Analysten sagten, dass die Abstimmung die formelle Zusammensetzung der Schweizer Regierung, des Bundesrates, dessen sieben Kabinettsposten je nach Stimmenanteil auf die vier führenden Parteien verteilt seien, wahrscheinlich nicht ändern werde, aber sie sei ein klarer Rückschlag für die Liberalen. "Ich glaube, das Volk hat den Politikern einen klaren Auftrag gegeben", sagte Marco Chiesa, der SVP-Präsident, gegenüber der Zeitung 24 Heures. "Erkennen Sie die Realität an und finden Sie Lösungen … Bei diesen Wahlen ging es darum, was im täglichen Leben der Menschen passiert."
Chiesa sagte, er wolle mit Hilfe der drittplatzierten Mitte-Rechts-Zentrumspartei "bedeutende Reformen" verabschieden. "Ich möchte eine pragmatischere Politik verfolgen", sagte er. "Weniger politische Korrektheit, mehr von dem, was die Menschen wirklich stört: 10 Millionen Einwohner, eine zuverlässige Energieversorgung, Unabhängigkeit", sagte er.

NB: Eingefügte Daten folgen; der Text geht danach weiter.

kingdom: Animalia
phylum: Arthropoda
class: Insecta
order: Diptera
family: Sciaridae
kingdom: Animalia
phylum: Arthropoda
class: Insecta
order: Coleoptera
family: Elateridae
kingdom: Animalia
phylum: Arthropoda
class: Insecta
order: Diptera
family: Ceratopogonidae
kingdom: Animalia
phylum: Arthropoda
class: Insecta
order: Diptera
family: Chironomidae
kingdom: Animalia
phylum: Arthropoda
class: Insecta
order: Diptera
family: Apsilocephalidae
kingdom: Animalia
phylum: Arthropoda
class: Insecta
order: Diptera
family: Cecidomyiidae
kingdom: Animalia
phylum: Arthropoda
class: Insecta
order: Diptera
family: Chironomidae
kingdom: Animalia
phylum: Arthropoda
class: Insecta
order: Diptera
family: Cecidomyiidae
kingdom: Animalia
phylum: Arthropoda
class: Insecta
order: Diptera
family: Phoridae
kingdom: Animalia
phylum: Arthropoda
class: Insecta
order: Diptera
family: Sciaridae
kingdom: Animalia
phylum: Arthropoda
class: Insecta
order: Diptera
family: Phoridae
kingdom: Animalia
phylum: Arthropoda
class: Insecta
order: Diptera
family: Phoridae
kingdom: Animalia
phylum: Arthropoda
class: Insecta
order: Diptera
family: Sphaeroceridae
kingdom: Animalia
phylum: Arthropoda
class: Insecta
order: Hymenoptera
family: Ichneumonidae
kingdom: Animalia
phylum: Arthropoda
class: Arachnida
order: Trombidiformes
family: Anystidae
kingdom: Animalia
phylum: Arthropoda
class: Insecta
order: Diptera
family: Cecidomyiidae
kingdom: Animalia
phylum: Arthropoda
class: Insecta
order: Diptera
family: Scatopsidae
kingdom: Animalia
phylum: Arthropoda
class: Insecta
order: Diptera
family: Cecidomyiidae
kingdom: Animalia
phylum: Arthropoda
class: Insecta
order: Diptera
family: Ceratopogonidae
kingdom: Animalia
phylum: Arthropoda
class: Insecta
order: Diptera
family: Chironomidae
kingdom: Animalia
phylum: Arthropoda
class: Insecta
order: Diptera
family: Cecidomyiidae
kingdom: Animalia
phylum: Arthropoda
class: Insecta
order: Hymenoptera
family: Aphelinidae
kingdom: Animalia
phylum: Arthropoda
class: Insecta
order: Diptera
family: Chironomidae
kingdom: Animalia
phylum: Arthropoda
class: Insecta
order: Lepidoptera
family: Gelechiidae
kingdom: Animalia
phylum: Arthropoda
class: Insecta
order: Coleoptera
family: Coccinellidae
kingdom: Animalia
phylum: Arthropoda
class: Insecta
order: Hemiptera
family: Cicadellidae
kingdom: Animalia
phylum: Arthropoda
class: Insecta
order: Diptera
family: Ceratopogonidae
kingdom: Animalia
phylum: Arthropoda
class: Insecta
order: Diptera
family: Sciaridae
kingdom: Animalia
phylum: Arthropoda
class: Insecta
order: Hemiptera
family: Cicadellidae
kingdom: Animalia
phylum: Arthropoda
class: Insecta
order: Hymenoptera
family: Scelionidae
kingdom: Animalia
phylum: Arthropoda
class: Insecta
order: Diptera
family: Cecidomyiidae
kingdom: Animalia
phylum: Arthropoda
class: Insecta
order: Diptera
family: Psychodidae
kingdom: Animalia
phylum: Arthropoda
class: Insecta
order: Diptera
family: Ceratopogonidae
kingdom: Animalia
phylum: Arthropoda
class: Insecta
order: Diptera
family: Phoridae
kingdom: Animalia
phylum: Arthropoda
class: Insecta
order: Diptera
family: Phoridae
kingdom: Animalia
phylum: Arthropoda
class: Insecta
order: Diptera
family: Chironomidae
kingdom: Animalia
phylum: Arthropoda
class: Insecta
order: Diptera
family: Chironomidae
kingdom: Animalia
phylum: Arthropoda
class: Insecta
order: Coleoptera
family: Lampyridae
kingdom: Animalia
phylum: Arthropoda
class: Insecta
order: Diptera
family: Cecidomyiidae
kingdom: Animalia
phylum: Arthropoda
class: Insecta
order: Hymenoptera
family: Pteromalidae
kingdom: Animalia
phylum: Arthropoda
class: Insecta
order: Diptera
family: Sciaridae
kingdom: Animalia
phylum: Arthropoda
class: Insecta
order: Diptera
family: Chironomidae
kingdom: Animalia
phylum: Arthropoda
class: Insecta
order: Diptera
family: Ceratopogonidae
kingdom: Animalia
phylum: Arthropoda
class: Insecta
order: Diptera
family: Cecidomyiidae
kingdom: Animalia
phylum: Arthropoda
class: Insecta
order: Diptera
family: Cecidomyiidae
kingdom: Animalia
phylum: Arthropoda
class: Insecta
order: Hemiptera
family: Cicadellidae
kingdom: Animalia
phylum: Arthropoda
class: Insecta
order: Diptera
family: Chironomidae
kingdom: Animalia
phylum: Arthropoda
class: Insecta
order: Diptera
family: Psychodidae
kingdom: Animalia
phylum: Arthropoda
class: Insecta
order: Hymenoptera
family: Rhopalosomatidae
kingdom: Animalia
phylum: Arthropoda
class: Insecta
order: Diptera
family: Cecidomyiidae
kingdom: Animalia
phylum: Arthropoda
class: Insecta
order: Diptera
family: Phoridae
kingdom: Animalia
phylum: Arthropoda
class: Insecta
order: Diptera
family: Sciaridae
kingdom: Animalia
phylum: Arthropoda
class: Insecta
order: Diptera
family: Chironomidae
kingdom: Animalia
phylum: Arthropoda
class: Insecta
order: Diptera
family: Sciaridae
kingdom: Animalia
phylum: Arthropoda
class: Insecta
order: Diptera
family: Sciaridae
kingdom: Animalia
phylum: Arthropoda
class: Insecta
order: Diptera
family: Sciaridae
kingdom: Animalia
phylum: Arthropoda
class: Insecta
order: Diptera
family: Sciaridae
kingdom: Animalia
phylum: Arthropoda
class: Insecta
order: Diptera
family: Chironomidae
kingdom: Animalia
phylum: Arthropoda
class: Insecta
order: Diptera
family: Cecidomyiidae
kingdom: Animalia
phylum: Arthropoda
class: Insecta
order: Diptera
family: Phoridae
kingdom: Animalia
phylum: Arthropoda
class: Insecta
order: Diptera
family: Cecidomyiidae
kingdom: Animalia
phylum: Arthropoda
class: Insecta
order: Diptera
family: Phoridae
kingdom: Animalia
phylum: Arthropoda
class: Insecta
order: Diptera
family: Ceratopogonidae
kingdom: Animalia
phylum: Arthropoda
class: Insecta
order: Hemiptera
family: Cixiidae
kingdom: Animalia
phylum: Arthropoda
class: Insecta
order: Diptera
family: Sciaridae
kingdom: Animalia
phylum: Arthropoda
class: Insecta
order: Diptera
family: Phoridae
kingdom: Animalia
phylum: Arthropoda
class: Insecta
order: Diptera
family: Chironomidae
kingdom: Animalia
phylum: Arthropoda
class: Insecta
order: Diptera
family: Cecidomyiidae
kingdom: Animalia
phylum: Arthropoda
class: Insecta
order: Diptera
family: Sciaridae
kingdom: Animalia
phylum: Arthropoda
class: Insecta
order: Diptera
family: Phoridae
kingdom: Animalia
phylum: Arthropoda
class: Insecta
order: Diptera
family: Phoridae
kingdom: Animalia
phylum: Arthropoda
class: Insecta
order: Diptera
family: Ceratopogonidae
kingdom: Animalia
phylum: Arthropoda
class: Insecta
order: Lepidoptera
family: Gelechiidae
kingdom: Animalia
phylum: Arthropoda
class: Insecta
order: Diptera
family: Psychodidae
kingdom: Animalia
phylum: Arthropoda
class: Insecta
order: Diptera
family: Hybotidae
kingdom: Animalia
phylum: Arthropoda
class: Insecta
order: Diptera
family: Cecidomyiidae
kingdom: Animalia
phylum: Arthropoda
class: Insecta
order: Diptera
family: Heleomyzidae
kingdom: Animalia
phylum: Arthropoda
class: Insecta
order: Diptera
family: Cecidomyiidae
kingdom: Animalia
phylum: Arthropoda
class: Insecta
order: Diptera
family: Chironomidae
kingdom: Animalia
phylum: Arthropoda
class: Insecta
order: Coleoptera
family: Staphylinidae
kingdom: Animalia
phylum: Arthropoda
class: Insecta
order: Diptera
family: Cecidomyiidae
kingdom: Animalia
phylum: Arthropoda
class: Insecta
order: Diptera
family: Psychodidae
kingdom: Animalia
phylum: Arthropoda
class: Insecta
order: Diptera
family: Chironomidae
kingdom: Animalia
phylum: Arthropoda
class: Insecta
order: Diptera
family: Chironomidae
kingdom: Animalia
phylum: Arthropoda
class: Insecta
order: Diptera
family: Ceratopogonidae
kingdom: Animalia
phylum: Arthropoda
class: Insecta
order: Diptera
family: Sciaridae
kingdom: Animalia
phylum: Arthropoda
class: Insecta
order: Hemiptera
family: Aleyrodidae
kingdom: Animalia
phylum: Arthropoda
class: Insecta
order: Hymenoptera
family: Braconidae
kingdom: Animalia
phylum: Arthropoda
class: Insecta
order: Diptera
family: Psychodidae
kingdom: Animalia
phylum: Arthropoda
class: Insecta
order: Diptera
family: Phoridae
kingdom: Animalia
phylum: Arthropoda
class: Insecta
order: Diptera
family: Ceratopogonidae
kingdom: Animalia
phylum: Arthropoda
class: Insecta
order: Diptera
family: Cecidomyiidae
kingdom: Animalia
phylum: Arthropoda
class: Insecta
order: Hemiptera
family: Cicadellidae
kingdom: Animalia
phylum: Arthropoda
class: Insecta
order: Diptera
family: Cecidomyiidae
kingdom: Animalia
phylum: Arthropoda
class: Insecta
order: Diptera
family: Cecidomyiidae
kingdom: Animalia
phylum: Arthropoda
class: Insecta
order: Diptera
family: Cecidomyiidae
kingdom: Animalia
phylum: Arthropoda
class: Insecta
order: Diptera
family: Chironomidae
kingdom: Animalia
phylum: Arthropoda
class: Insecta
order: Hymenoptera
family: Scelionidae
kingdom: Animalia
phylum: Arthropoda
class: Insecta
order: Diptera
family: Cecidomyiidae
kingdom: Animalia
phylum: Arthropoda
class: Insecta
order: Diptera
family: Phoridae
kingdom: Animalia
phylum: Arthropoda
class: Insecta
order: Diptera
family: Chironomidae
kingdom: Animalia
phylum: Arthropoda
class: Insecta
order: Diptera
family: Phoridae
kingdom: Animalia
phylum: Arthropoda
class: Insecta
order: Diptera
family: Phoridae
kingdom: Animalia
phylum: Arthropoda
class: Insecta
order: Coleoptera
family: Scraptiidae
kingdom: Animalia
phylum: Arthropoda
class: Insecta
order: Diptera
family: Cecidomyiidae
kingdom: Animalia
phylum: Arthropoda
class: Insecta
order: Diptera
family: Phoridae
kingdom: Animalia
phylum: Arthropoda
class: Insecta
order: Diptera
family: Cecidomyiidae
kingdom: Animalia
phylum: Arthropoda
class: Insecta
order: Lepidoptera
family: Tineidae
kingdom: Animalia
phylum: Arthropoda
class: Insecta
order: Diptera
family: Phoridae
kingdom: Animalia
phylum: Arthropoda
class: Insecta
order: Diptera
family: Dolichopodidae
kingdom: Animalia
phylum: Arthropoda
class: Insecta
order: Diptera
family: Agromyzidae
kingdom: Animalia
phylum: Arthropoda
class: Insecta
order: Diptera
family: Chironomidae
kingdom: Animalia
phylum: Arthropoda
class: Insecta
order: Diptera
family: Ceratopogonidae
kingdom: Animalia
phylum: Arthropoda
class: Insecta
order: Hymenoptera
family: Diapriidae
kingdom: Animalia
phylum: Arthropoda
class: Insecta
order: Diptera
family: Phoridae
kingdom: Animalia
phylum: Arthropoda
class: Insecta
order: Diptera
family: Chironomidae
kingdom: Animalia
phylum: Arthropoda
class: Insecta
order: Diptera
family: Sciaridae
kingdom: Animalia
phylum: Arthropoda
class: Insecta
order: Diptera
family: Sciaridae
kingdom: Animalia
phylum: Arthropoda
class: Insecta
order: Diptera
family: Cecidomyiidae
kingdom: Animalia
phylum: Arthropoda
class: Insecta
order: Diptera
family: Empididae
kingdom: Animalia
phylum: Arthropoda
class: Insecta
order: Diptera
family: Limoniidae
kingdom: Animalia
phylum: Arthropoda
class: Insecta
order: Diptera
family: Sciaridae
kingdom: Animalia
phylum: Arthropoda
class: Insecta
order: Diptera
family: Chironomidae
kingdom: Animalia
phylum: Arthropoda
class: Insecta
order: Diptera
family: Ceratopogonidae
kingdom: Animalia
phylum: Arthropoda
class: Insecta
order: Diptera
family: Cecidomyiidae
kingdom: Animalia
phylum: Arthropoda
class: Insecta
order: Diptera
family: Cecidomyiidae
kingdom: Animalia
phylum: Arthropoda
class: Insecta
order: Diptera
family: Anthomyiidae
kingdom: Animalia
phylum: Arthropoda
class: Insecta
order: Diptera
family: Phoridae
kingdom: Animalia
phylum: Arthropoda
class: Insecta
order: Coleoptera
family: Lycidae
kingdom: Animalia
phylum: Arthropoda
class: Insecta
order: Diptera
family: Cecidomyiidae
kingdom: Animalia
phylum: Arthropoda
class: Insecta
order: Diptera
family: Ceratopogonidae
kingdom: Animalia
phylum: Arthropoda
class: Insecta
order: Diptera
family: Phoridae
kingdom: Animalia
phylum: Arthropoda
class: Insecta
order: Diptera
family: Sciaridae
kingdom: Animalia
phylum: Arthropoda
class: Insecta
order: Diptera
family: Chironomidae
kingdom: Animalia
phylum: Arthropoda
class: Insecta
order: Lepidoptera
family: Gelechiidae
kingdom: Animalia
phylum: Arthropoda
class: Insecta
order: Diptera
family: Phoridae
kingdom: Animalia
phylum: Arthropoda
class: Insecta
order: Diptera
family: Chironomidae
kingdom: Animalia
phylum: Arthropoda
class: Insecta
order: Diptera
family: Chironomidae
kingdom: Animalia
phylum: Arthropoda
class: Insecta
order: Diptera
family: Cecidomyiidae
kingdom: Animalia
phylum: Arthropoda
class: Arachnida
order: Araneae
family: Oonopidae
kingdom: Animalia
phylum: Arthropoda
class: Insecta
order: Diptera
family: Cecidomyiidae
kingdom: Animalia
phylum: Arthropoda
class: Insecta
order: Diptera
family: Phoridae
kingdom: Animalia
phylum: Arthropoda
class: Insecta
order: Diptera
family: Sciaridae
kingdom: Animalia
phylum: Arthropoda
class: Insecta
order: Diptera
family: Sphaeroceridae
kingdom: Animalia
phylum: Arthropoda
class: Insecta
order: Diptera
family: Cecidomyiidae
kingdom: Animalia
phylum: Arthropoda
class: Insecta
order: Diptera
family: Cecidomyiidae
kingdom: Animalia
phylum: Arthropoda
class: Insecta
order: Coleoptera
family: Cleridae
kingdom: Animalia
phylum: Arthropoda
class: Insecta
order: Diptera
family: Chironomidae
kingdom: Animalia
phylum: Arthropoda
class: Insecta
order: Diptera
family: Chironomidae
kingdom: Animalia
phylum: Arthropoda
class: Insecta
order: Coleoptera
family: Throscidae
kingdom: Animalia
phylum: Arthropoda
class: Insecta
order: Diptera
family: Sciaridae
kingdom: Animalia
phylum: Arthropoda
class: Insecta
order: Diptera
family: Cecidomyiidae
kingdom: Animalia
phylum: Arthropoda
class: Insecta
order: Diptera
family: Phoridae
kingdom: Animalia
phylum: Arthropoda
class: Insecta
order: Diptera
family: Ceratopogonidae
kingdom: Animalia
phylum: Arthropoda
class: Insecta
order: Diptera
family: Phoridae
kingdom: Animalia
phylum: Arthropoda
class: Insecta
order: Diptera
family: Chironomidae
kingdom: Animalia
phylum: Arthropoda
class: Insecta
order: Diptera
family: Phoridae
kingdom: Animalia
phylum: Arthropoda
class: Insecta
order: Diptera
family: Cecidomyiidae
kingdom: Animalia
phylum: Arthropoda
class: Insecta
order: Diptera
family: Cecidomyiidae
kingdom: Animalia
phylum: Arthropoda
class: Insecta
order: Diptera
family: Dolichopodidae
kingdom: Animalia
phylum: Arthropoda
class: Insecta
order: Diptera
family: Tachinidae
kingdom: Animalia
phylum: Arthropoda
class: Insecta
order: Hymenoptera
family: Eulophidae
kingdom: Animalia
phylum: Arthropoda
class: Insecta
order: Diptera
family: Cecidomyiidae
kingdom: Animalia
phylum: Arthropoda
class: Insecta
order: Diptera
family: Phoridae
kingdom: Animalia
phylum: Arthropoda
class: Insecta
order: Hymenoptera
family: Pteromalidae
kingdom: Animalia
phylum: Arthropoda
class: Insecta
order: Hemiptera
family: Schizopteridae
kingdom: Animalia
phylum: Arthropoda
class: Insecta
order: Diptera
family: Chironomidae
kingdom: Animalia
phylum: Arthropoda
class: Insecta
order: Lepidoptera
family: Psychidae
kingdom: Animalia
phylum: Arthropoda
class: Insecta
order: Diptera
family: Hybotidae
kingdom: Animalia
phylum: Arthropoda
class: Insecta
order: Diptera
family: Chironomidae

Die Mitte-Links-Sozialdemokraten gewannen zwei Sitze hinzu und kamen auf 41, während die Zentrumspartei einen hinzufügte und ihre Vertretung auf 29 erhöhte. Die Radikalliberalen verloren einen Sitz und blieben bei 28, die Grünen verloren fünf (23) und die Die liberalen Grünen verloren sechs (10). "Das Ergebnis bedeutet, dass es für progressive Themen, also Themen wie Umwelt und Nachhaltigkeit, schwieriger wird", sagt Cloé Jans vom Meinungsforschungsinstitut GFS Bern. "Nach diesem Ergebnis werden die Politiker in den nächsten vier Jahren weniger Druck verspüren, diese Agenda voranzutreiben."
Während der Wahlkampf 2019 von grünen Themen dominiert wurde, ermöglichte die Rückkehr der Einwanderung an die Spitze der politischen Agenda Europas der SVP, sich auf das Thema zu konzentrieren, das ihr seit 1999 bei allen nationalen Wahlen zu einem ersten Platz verholfen hat. Ein Anstieg der Asylanträge um 43 % im ersten Halbjahr 2023 und mehr als 65.000 Flüchtlinge aus der Ukraine gaben der nationalistischen Partei laut Analysten mehr Munition, die sie in einer Kampagne einsetzte, die weithin als fremdenfeindlich kritisiert wurde.
Social-Media-Beiträge beleuchteten die von Ausländern begangenen Verbrechen und zeigten blutige Messer, vermummte Kriminelle, Fäuste, verletzte Gesichter und verängstigte Frauen. Auch dem "Gender-Terror" erklärte die SVP den Kampf an. Pascal Sciarini, Politikwissenschaftler an der Universität Genf, sagte, dass der aktuelle internationale Kontext auch der populistischen Partei Auftrieb gebe. "Die Kriege in der Ukraine und im Nahen Osten, die jüngsten Anschläge in Paris und Brüssel – all das schafft ein Klima der Unsicherheit, das der SVP zugute kommt", sagte er dem öffentlich-rechtlichen Rundfunk RTS.
Die Klimakrise bleibe ein wichtiges Anliegen der Wähler, sagte Sciarini, aber "sie wurde durch unmittelbare Sorgen um die Kaufkraft, die Inflation und natürlich die Masseneinwanderung ersetzt, die alle im Wahlkampf der SVP hervorgehoben wurden". Operation Libero, eine Basis-Jugendbewegung, die erfolgreich eine Reihe nationaler Volksabstimmungen der SVP bekämpft hat, sagte, der Sieg der Partei dürfe nicht dazu führen, dass "Rassismus, Aufstachelung zum Hass und hetzerische Kampagnen normalisiert werden".
Angesichts der jüngsten Reihe rechtsextremer Wahl- und Umfrageerfolge in ganz Europa warnte die Gruppe, dass "der größte Fehler nach dieser Wahl nun darin bestünde, dass die konservativen Mainstream-Parteien noch näher an die SVP heranrücken". "Wenn wir die SVP hingegen als das behandeln, was sie ist – einen extremistischen Außenseiter –, wird sie auch mit fast 30 % der Stimmen eine Minderheit bleiben", heißt es in einer Erklärung der Operation Libero. "Für die Schweizer Liberalen ist es wichtig, sich zu distanzieren."